Task details
Reproduce the data below word for word, leaving out the pictures.

Information supplied
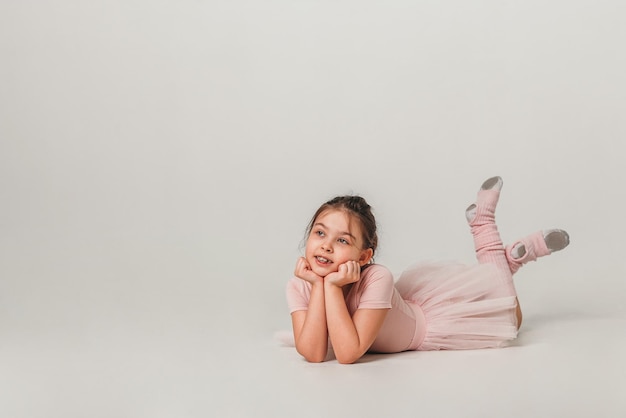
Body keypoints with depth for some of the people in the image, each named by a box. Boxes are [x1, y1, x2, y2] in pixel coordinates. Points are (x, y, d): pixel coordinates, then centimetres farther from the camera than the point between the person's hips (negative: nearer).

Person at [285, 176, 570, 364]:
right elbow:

Exercise response
Body keypoints with depth for some of the people in the image, each named by a box. Boxes are [x1, y1, x2, y2] in pixel coordinates. Points are (x, y, d): pixel coordinates, then centimetres farther from the camera than the point between the person's hips (negative: nearer).

Person at [285, 176, 570, 364]:
right elbow:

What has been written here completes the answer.